## [PROMPT]
In the records below, copy out the stretch from "Zagrożenia związane z" through "SMS z hasłami" with "oszustów" replaced by "przestępców" and everything else unchanged.

## [INPUT FOR THIS TASK]
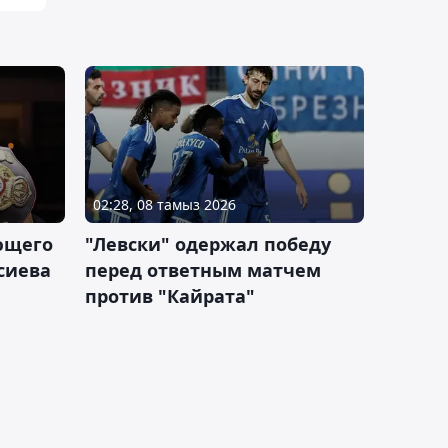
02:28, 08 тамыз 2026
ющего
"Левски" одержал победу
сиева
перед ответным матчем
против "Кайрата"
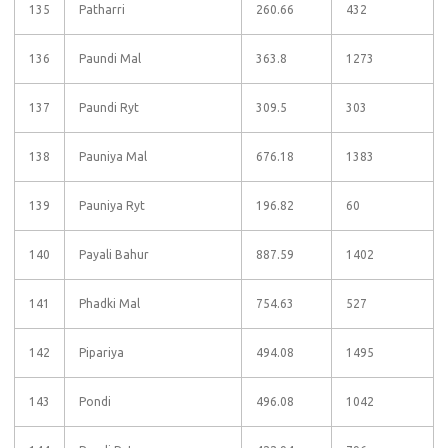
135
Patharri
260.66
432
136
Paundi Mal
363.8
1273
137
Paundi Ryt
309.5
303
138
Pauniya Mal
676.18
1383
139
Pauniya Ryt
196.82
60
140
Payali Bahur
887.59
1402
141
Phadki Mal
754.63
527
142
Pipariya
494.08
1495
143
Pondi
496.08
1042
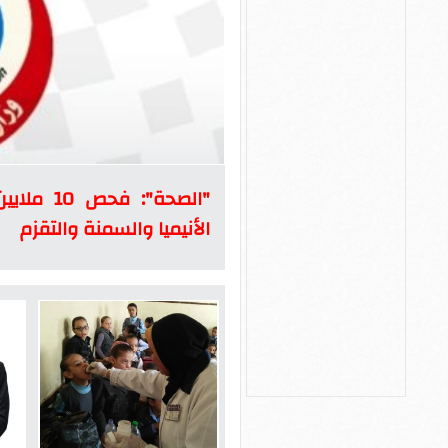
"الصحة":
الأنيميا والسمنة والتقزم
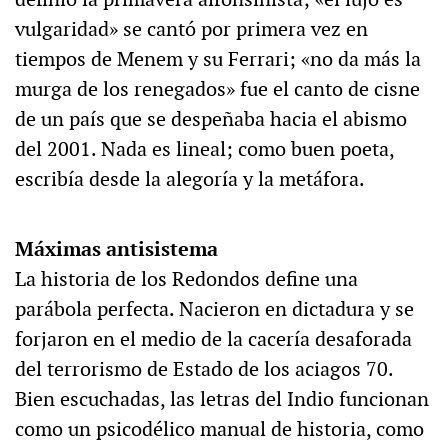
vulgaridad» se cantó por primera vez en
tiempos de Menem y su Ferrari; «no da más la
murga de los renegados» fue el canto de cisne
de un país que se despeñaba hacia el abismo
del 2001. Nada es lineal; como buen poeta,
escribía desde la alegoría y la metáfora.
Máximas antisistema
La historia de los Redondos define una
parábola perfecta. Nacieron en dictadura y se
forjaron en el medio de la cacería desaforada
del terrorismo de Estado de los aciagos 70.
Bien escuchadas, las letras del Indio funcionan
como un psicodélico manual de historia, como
* * *
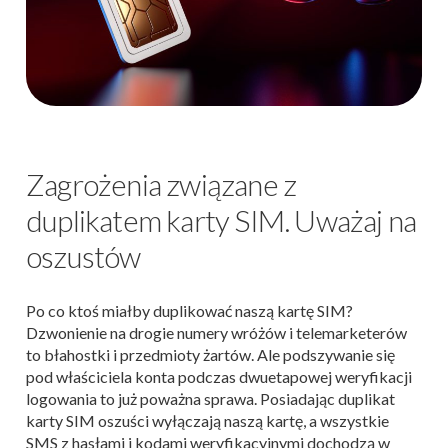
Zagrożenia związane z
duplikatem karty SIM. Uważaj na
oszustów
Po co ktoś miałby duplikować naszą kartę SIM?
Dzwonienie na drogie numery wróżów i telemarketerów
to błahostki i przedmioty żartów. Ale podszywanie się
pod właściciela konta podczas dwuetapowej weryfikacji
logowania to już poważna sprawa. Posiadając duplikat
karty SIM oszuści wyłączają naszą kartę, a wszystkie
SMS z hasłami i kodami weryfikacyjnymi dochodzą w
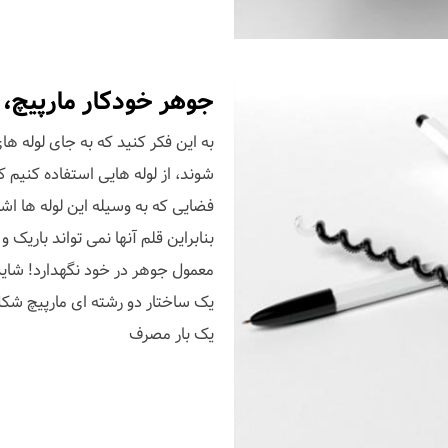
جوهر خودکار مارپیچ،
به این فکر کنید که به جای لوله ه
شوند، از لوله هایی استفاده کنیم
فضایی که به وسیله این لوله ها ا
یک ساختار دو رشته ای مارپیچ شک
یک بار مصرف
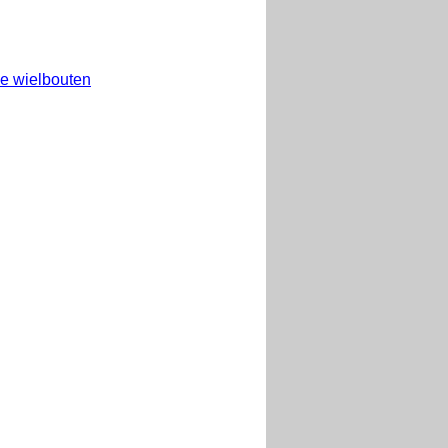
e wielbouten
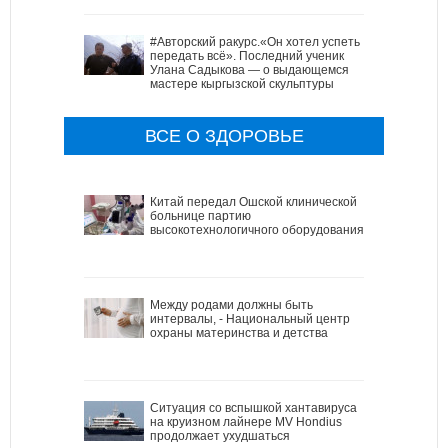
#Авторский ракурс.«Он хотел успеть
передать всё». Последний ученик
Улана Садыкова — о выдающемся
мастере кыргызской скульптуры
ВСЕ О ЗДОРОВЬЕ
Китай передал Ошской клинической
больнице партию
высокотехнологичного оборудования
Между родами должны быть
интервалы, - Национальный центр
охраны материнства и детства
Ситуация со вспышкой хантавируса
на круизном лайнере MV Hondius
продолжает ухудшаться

## [RESULT OF THIS EXERCISE]
Zagrożenia związane z
duplikatem karty SIM. Uważaj na
przestępców
Po co ktoś miałby duplikować naszą kartę SIM?
Dzwonienie na drogie numery wróżów i telemarketerów
to błahostki i przedmioty żartów. Ale podszywanie się
pod właściciela konta podczas dwuetapowej weryfikacji
logowania to już poważna sprawa. Posiadając duplikat
karty SIM oszuści wyłączają naszą kartę, a wszystkie
SMS z hasłami i kodami weryfikacyjnymi dochodzą w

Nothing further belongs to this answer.